**JOB ITEM**
Omitting the pictures, print every line below exactly as it stands.

● ● ●

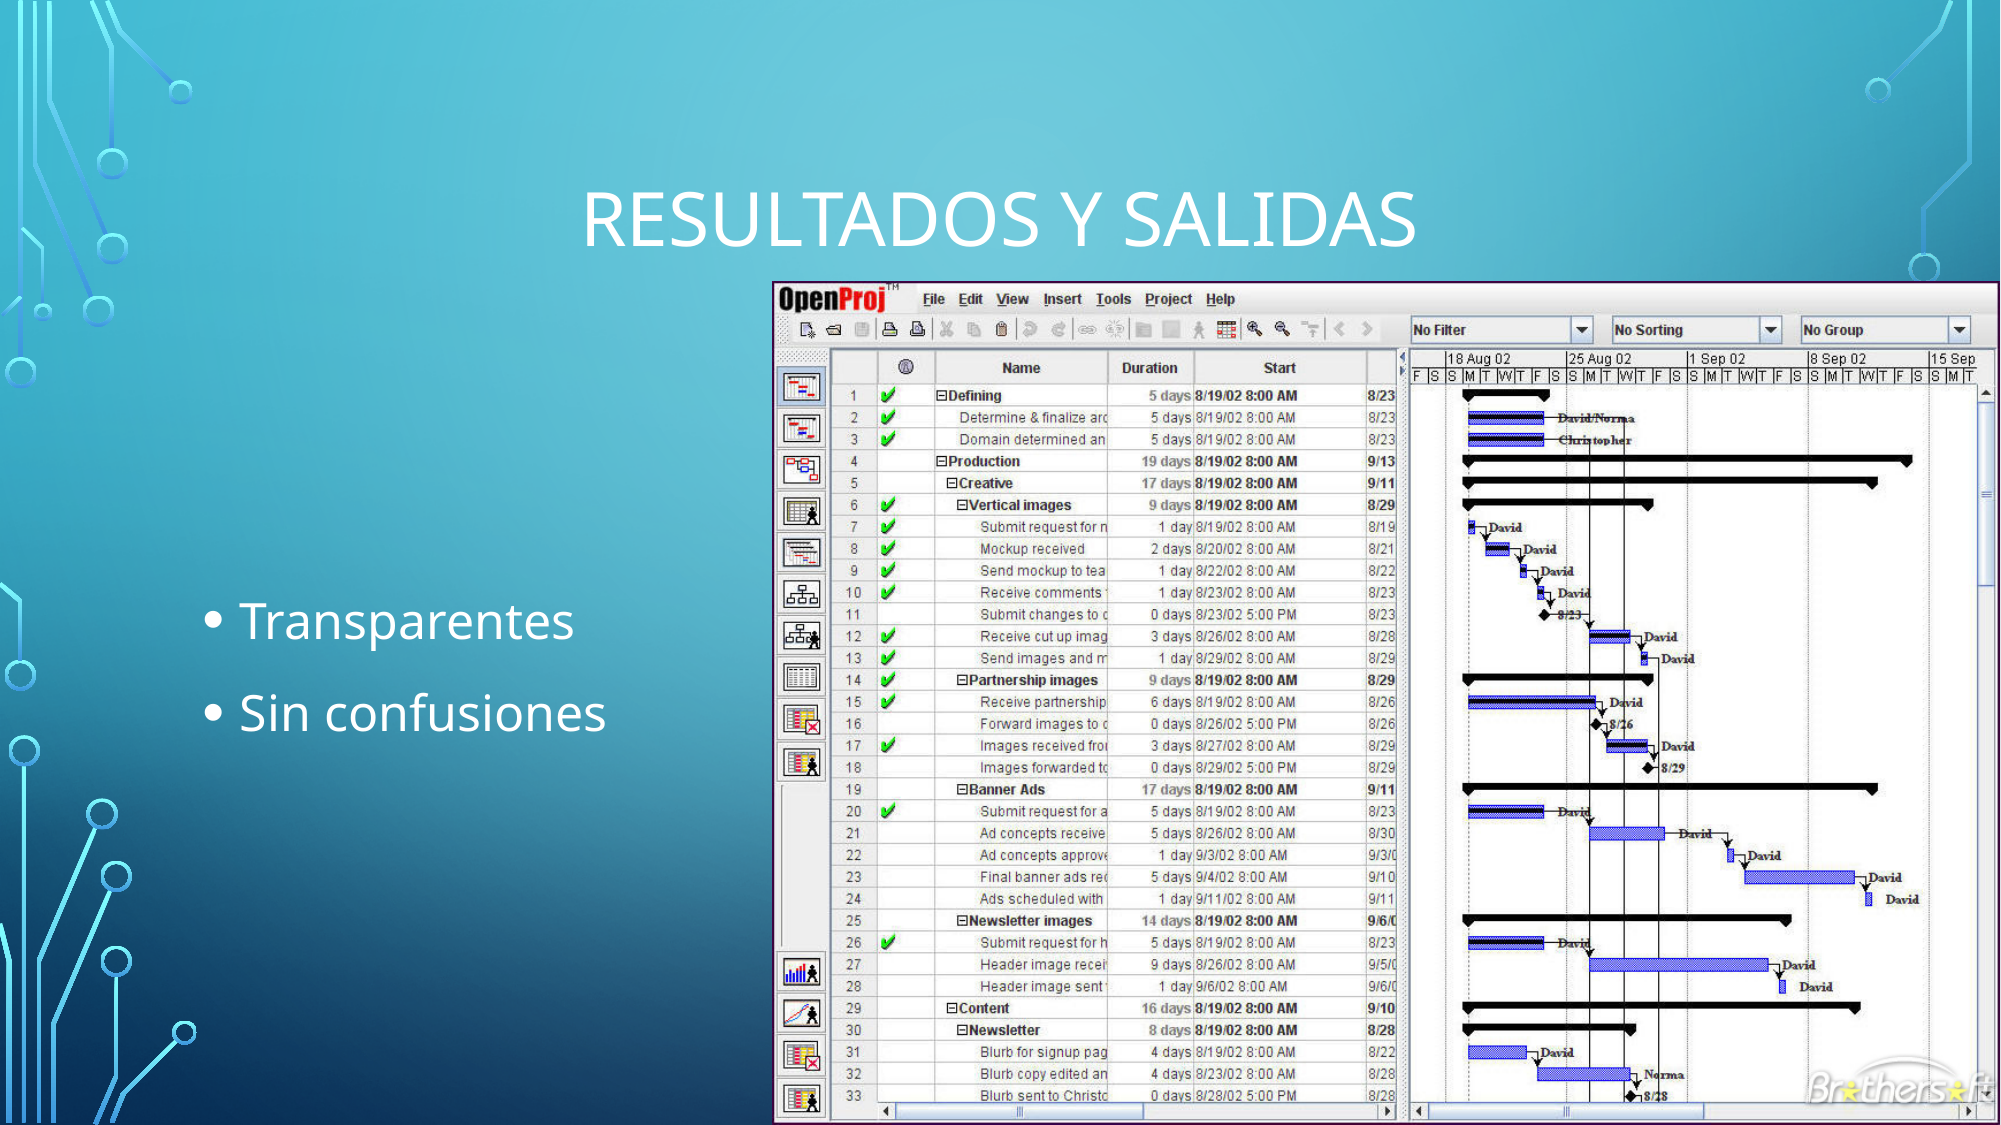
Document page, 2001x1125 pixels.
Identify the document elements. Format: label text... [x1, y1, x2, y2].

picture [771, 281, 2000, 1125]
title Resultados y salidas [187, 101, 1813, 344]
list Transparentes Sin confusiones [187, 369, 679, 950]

● ● ●

**SOLUTION TO THIS TASK**
Document page, 2001x1125 pixels.
Identify the document elements. Format: label text... [x1, y1, x2, y2].

picture [771, 281, 2000, 1125]
title Resultados y salidas [187, 101, 1813, 344]
list Transparentes Sin confusiones [187, 369, 679, 950]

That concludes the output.